AppCrib

How We QA Without a QA Team

Field notes·By Carl Stein, Co-Founder & Head of Build·

We don't have a QA team. We have something worse: a gatekeeper that can't be reasoned with, bribed, or guilt-tripped into letting a half-baked build through. And it has opinions about your feature.

At AppCrib, every app we ship passes through a staged pipeline before it goes live. Each phase is run by a manager. Human or AI, we prefer to keep that a little opaque. Architecture review, build validation, security scanning, deployment gating. Each phase has its own checkpoint. But the checkpoint that keeps build quality honest is the one nobody particularly likes. It sits at the end of the BUILD phase and decides, in cold JSON, whether your work moves forward or gets sent back.

SHIP or HOLD. That's the entire vocabulary.

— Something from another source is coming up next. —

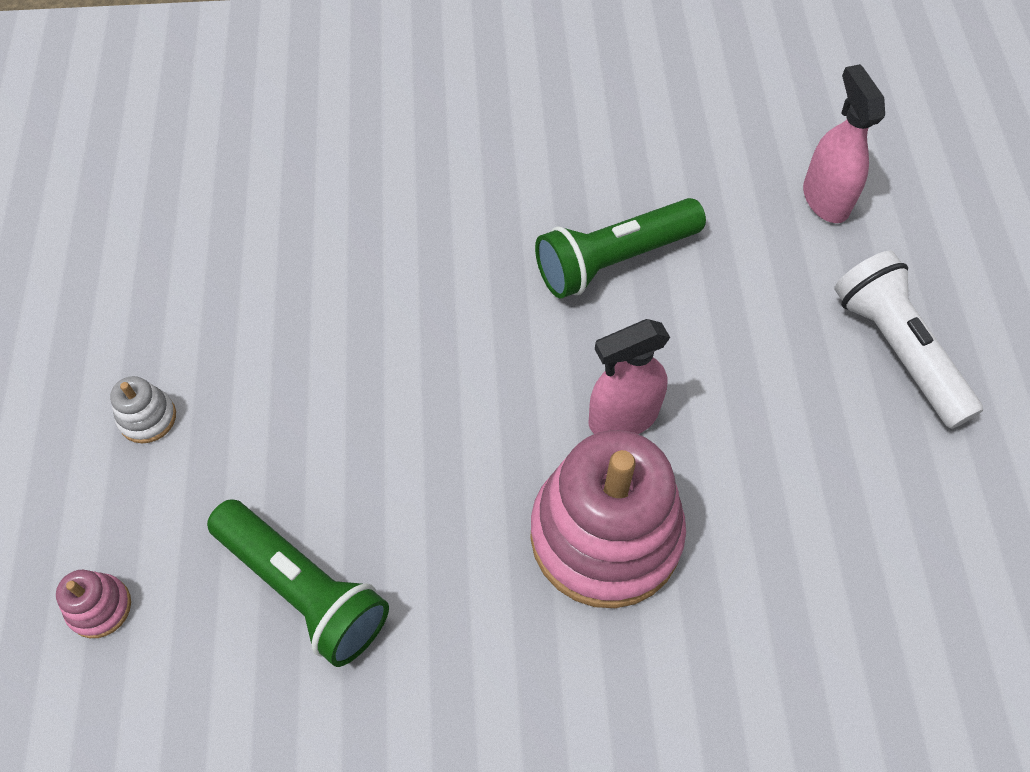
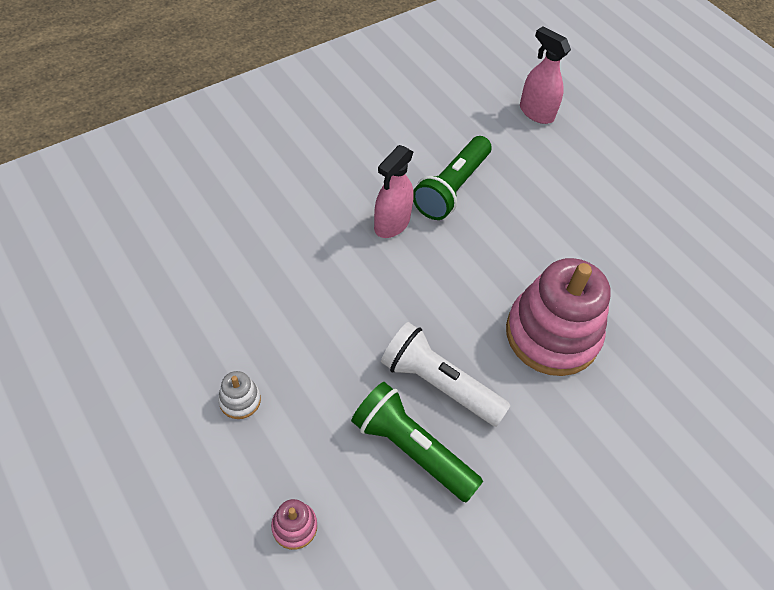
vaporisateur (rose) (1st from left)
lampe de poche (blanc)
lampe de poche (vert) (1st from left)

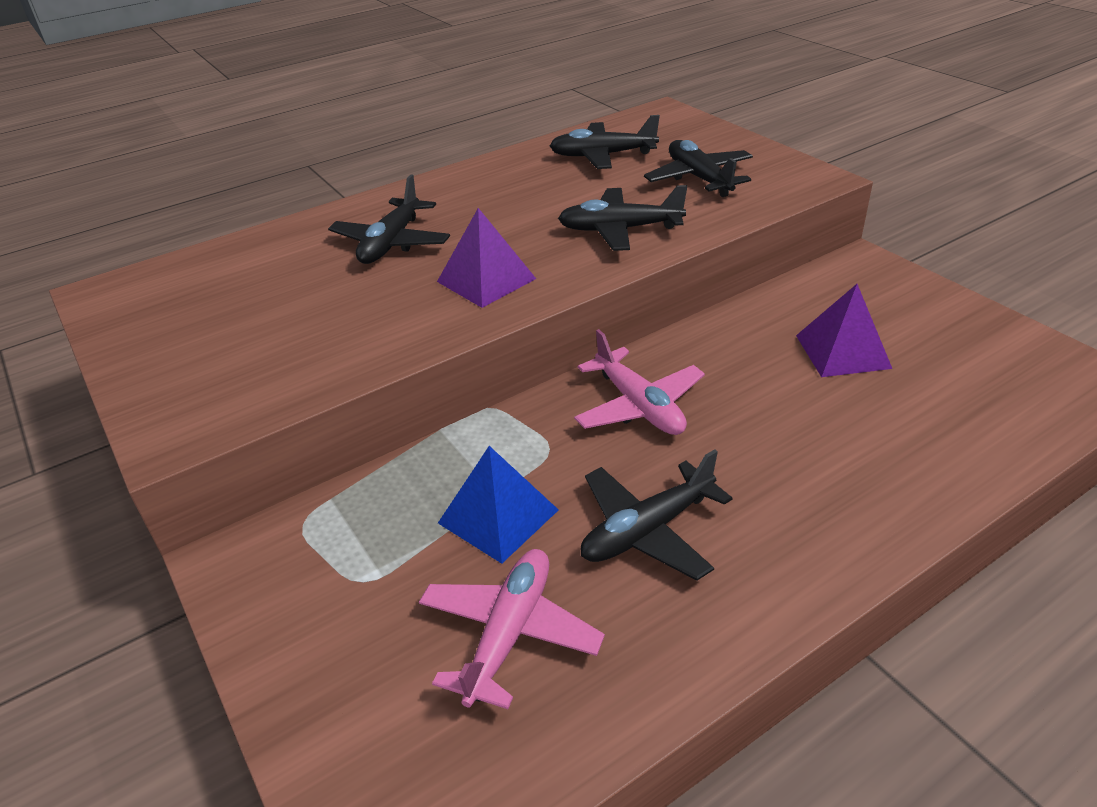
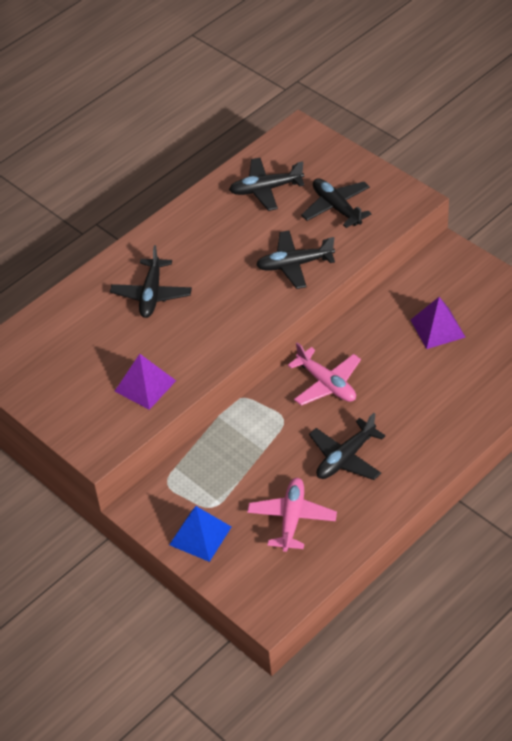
pyramide (violet) (1st from left)
pyramide (bleu)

What Does the Gatekeeper Actually Check?

The gatekeeper runs after every feature has been built and tested through three validation gates (structural, functional, feature-level). Its job is to verify that the whole build meets a set of non-negotiable criteria before the app advances to the TESTING phase.

It evaluates, in order:

  • Architecture artifacts exist. Five files must be present: brand identity, layout constraints, page architecture, data model, and component architecture. If any are missing, the build goes back to the build manager to regenerate them.
  • All features pass all three gates. Every feature gets tested through Gate 1 (structural: do the routes return 200?), Gate 2 (functional: do the forms submit?), and Gate 3 (feature-level: does the user flow actually work?). If any feature fails any gate, HOLD.
  • The build compiles. npm run build must succeed. No exceptions.
  • No forbidden dependencies. We have a locked technology stack. Chakra UI, MUI, Prisma, Firebase, Clerk. If it shows up in package.json, the build is held.
  • Execution evidence exists for every passing feature. This is the big one.
  • Red-green verification for all P0 features. We'll come back to this.

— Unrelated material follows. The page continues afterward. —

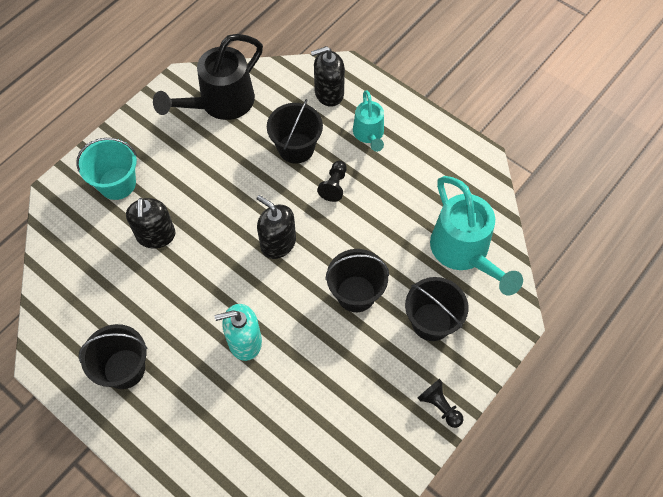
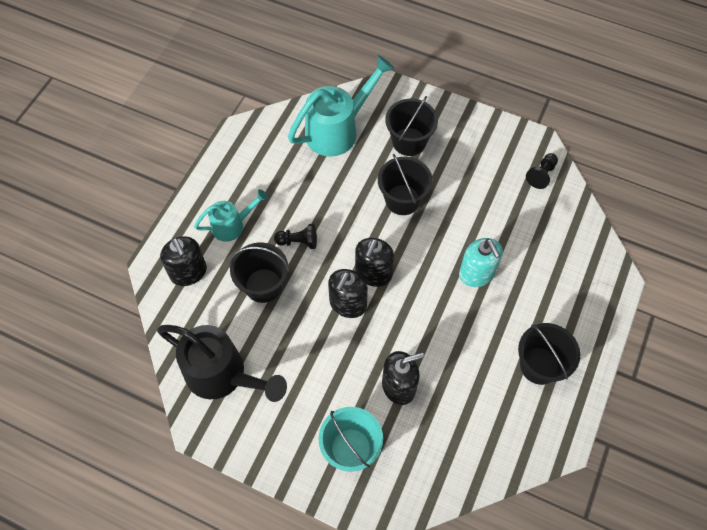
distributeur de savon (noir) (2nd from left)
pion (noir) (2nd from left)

More criteria exist beyond these: mock detection audits, stack compliance checks, API manifest completeness, smoke tests, theme toggle verification, content page quality gates, dead component detection. But those first five are the spine. The rest are scar tissue from lessons learned the hard way.

Execution Evidence: The Criterion That Catches Liars

Criterion 10 in the checklist is straightforward: every feature that claims passes: true must also have an execution_evidence block with playwright_actions > 0 and pages_tested > 0.

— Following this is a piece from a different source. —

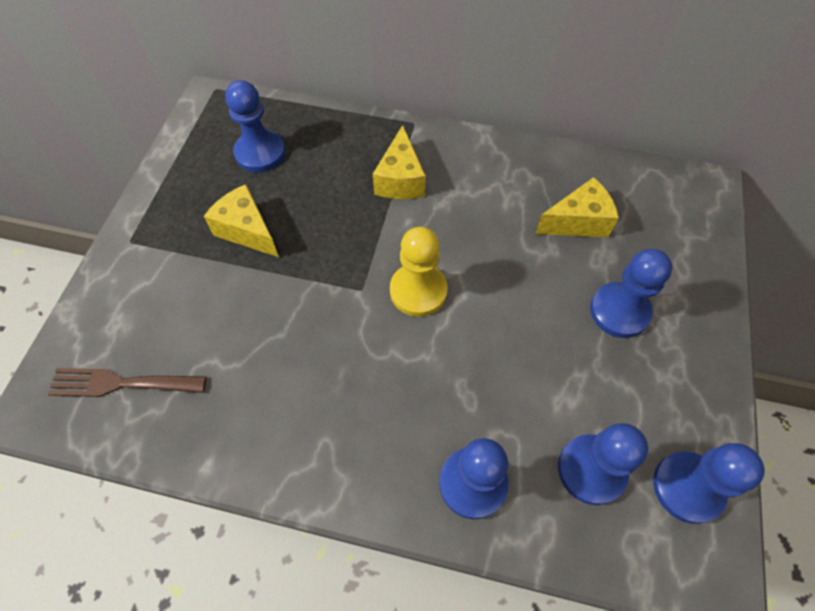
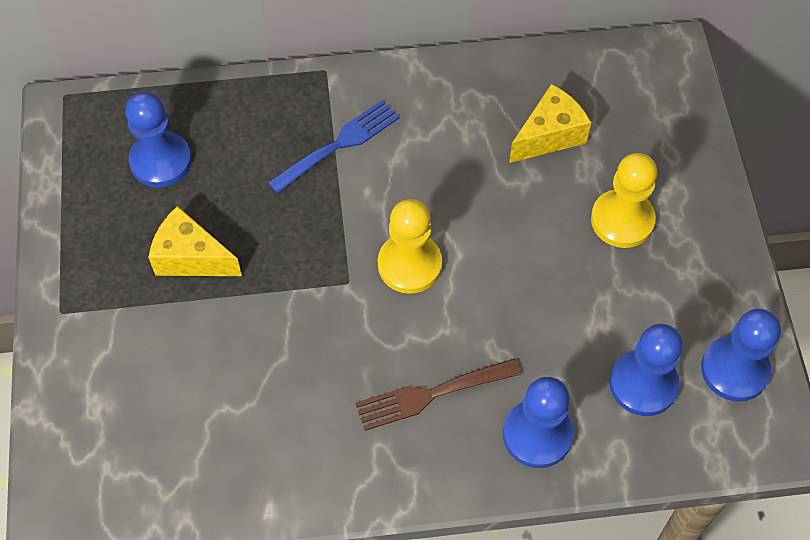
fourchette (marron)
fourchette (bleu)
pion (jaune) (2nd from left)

You can't say a feature passes because someone read the code and it looked right. The testing manager and its team must have actually opened a browser, navigated to the page, clicked the buttons, filled the forms, and recorded what happened. If the Playwright action count is zero, the feature isn't passing.

We learned this the painful way. Early in the pipeline's history, test runs would read the source code, conclude the implementation "matched the spec," and report a pass. No browser opened. No user flow executed. The result was builds that compiled, looked correct on paper, and fell apart the moment a real person touched them.

Now every test result requires an execution_evidence block, a structured receipt showing which pages were navigated, how many Playwright actions were performed, and what screenshots were captured. The gatekeeper reads those receipts. If they're missing, the feature is treated as untested regardless of what the test report claims.

A Real HOLD: Anatomy of a Failed Build

This is from an actual gatekeeper report. A recent tool build. Thirteen features. A mid-complexity project we'll leave unnamed.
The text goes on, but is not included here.